Reproduce all entries precisely as they are written.

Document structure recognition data
********

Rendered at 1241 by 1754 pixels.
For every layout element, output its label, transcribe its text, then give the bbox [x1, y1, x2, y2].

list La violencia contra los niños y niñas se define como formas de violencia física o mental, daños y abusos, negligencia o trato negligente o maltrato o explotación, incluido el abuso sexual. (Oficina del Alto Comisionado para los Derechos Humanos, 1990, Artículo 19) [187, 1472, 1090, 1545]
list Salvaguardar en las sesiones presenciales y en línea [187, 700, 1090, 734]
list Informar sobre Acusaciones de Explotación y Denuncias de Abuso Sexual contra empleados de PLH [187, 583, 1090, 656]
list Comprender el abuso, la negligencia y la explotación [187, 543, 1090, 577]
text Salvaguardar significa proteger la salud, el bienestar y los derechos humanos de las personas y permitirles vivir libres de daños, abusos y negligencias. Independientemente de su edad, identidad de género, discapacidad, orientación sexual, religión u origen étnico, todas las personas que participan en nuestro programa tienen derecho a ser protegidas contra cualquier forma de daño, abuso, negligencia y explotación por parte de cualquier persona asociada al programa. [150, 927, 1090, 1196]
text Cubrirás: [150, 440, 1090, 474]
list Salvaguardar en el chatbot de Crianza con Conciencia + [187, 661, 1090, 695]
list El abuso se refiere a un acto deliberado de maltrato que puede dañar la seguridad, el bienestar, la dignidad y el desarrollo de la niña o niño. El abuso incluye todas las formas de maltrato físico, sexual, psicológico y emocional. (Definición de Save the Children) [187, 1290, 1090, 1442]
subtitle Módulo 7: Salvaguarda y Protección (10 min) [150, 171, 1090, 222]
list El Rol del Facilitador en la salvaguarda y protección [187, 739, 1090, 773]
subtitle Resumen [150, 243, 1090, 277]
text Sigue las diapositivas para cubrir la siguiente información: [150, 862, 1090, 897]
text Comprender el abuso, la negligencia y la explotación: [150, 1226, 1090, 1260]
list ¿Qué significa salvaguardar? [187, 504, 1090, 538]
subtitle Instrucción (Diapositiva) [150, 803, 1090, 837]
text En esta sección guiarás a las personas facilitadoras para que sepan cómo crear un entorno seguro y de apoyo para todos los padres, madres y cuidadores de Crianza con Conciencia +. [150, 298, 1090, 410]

********

[Exercise solution]
Rendered at 1241 by 1754 pixels.
For every layout element, output its label, transcribe its text, then give the bbox [x1, y1, x2, y2].

list La violencia contra los niños y niñas se define como formas de violencia física o mental, daños y abusos, negligencia o trato negligente o maltrato o explotación, incluido el abuso sexual. (Oficina del Alto Comisionado para los Derechos Humanos, 1990, Artículo 19) [187, 1472, 1090, 1545]
list Salvaguardar en las sesiones presenciales y en línea [187, 700, 1090, 734]
list Informar sobre Acusaciones de Explotación y Denuncias de Abuso Sexual contra empleados de PLH [187, 583, 1090, 656]
list Comprender el abuso, la negligencia y la explotación [187, 543, 1090, 577]
text Salvaguardar significa proteger la salud, el bienestar y los derechos humanos de las personas y permitirles vivir libres de daños, abusos y negligencias. Independientemente de su edad, identidad de género, discapacidad, orientación sexual, religión u origen étnico, todas las personas que participan en nuestro programa tienen derecho a ser protegidas contra cualquier forma de daño, abuso, negligencia y explotación por parte de cualquier persona asociada al programa. [150, 927, 1090, 1196]
text Cubrirás: [150, 440, 1090, 474]
list Salvaguardar en el chatbot de Crianza con Conciencia + [187, 661, 1090, 695]
list El abuso se refiere a un acto deliberado de maltrato que puede dañar la seguridad, el bienestar, la dignidad y el desarrollo de la niña o niño. El abuso incluye todas las formas de maltrato físico, sexual, psicológico y emocional. (Definición de Save the Children) [187, 1290, 1090, 1442]
subtitle Módulo 7: Salvaguarda y Protección (10 min) [150, 171, 1090, 222]
list El Rol del Facilitador en la salvaguarda y protección [187, 739, 1090, 773]
subtitle Resumen [150, 243, 1090, 277]
text Sigue las diapositivas para cubrir la siguiente información: [150, 862, 1090, 897]
text Comprender el abuso, la negligencia y la explotación: [150, 1226, 1090, 1260]
list ¿Qué significa salvaguardar? [187, 504, 1090, 538]
subtitle Instrucción (Diapositiva) [150, 803, 1090, 837]
text En esta sección guiarás a las personas facilitadoras para que sepan cómo crear un entorno seguro y de apoyo para todos los padres, madres y cuidadores de Crianza con Conciencia +. [150, 298, 1090, 410]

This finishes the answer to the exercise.